Il nuovo ponte è un buon inizio ma non basta: abbiamo necessità di qualcosa in più. Vogliamo autostrade sicure e non vogliamo che siano i cittadini a ripagarle, sappiamo che ci sono stati utili ingiustamente accantonati e quindi, nel nostro piccolo, proveremo a vigilare perché la nostra disperazione possa essere trasformata in un altro piccolo pezzo di rinascita. Dovremo essere in grado di mettere all’angolo un sistema marcio, che ha permesso il crollo di un ponte in Italia nel 2018. I nostri cari dovranno avere il giusto riconoscimento, come vittime di una strage che non sarebbe mai dovuta accadere.

In questo senso auspichiamo riforme importanti: non è più accettabile che i processi possano durare decenni e le parti lese attendano una giustizia che forse non arriverà mai. La verità dovrà diventare anche la verità processuale: troppe volte assistiamo nelle aule di tribunale ad assurdi tentativi di mistificare la realtà e non possiamo più permetterlo.

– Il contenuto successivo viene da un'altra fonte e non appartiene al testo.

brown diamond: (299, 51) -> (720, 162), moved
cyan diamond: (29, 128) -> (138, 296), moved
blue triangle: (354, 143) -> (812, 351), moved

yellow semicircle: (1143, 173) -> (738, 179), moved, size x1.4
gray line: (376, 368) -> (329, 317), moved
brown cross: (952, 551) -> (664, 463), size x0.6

In questi due anni abbiamo conosciuto persone meravigliose che lavorano con passione instancabile e senso profondo del dovere. Troppe volte, purtroppo, emerge solo la parte peggiore dell’Italia: le vere risorse agiscono in silenzio. Di queste forze siamo orgogliosi e li ringraziamo con tutto il nostro cuore. Mi permetto di citare la frase di un autore americano che descrive in modo perfetto quanto emerge dalla nostra anima: quando sento queste parole scorrere nei miei pensieri, sono convinta non sia stato un caso averle incontrate. «C’è qualcosa di sacro nelle lacrime, non sono un segno di debolezza ma di potere, sono messaggere di dolore travolgente e di amore indescrivibile».